Safe Haskell	None
Language	Haskell2010

Network.Mux.Channel

Description

An extension of Channel , with additional Channel implementations.

Synopsis

data Channel m = Channel {
- send :: ByteString -> m ()
- recv :: m ( Maybe ByteString )
}
createBufferConnectedChannels :: forall m. MonadSTM m => m ( Channel m, Channel m)
createPipeConnectedChannels :: IO ( Channel IO , Channel IO )
createSocketConnectedChannels :: Family -> IO ( Channel IO , Channel IO )
withFifosAsChannel :: FilePath -> FilePath -> ( Channel IO -> IO a) -> IO a
socketAsChannel :: Socket -> Channel IO
channelEffect :: forall m. Monad m => ( ByteString -> m ()) -> ( Maybe ByteString -> m ()) -> Channel m -> Channel m
delayChannel :: ( MonadSTM m, MonadTimer m) => DiffTime -> Channel m -> Channel m
loggingChannel :: ( MonadSay m, Show id) => id -> Channel m -> Channel m

Documentation

data Channel m Source #

Constructors

Channel
Fields send :: ByteString -> m () Write bytes to the channel. It maybe raise exceptions. recv :: m ( Maybe ByteString ) Read some input from the channel, or `Nothing` to indicate EOF. Note that having received EOF it is still possible to send. The EOF condition is however monotonic. It may raise exceptions (as appropriate for the monad and kind of channel).

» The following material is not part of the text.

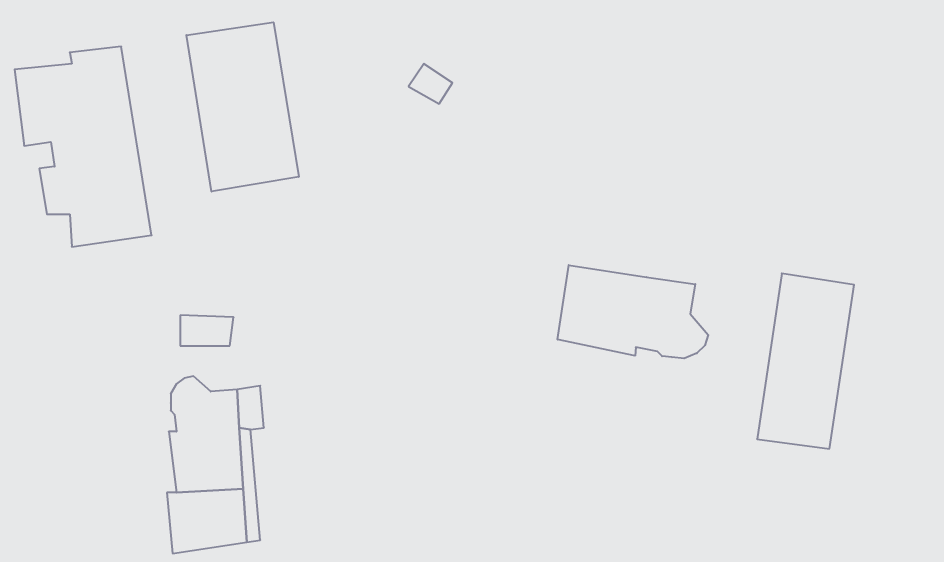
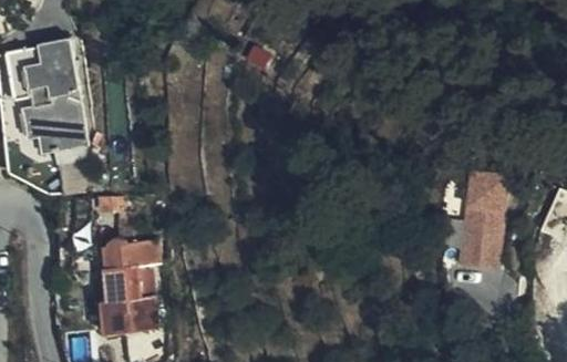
building: [186,22,299,192] -> none
building: [558,265,708,358] -> none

createBufferConnectedChannels :: forall m. MonadSTM m => m ( Channel m, Channel m) Source #

Create a pair of Channel s that are connected internally.

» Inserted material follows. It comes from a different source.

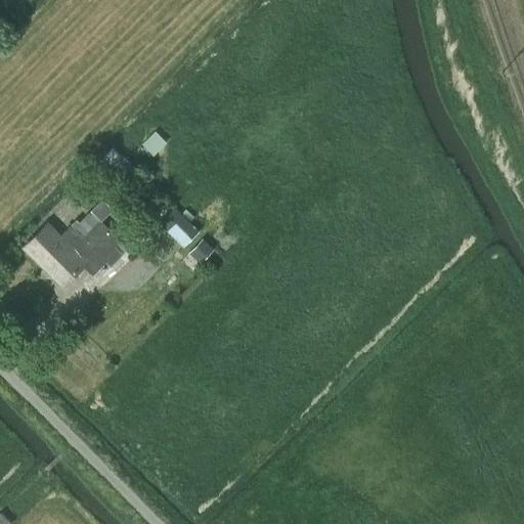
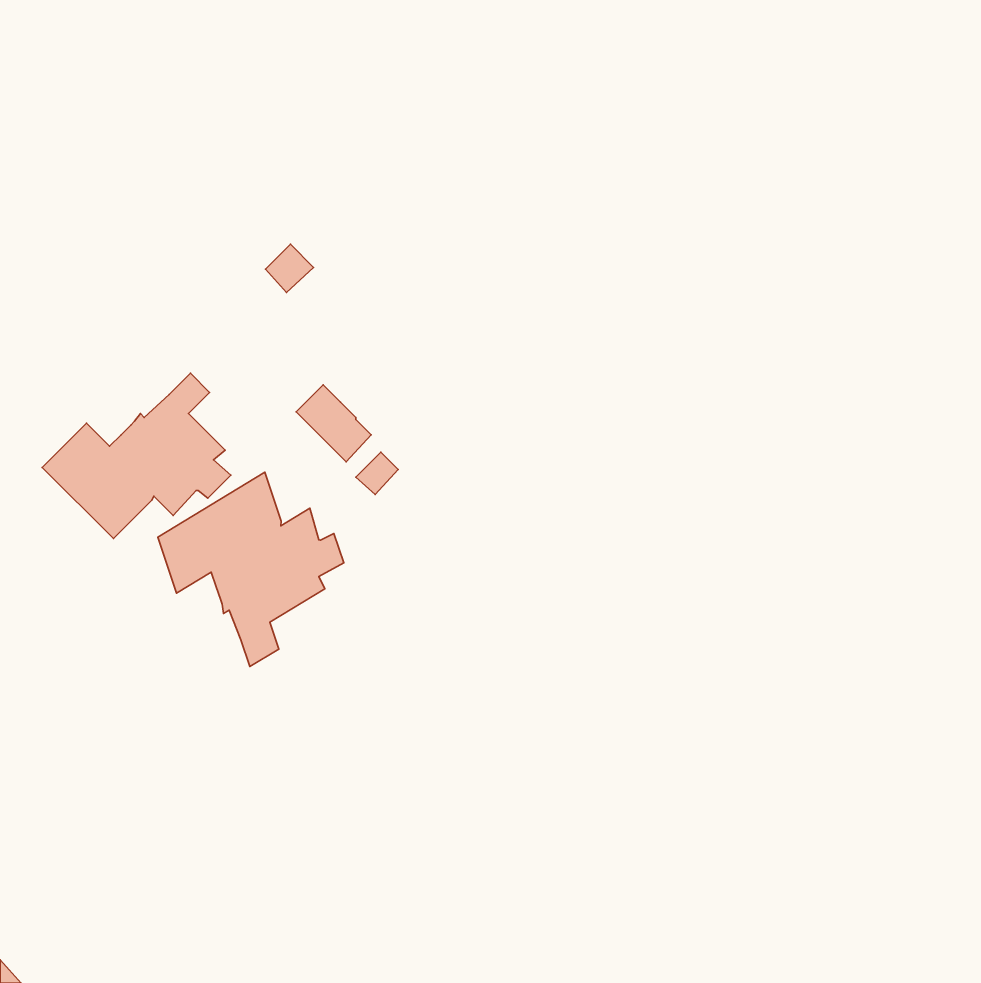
building: none -> [158,472,344,667]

This is intended for inter-thread communication, such as between a multiplexing thread and a thread running a peer.

It uses lazy ByteString s but it ensures that data written to the channel is fully evaluated first. This ensures that any work to serialise the data takes place on the writer side and not the reader side .

createPipeConnectedChannels :: IO ( Channel IO , Channel IO ) Source #

Create a local pipe, with both ends in this process, and expose that as a pair of Channel s, one for each end.

This is primarily for testing purposes since it does not allow actual IPC.

createSocketConnectedChannels Source #

Arguments

:: Family	Usually AF_UNIX or AF_INET
-> IO ( Channel IO , Channel IO )

withFifosAsChannel Source #

Arguments

:: FilePath	FIFO for reading
-> FilePath	FIFO for writing
-> ( Channel IO -> IO a)
-> IO a

Open a pair of Unix FIFOs, and expose that as a Channel .

The peer process needs to open the same files but the other way around, for writing and reading.

This is primarily for the purpose of demonstrations that use communication between multiple local processes. It is Unix specific.

socketAsChannel :: Socket -> Channel IO Source #

Make a Channel from a Socket . The socket must be a stream socket

channelEffect Source #

Arguments

:: forall m. Monad m
=> ( ByteString -> m ())	Action before `send`
-> ( Maybe ByteString -> m ())	Action after `recv`
-> Channel m
-> Channel m

delayChannel :: ( MonadSTM m, MonadTimer m) => DiffTime -> Channel m -> Channel m Source #

Delay a channel on the receiver end.

This is intended for testing, as a crude approximation of network delays. More accurate models along these lines are of course possible.

loggingChannel :: ( MonadSay m, Show id) => id -> Channel m -> Channel m Source #

Channel which logs sent and received messages.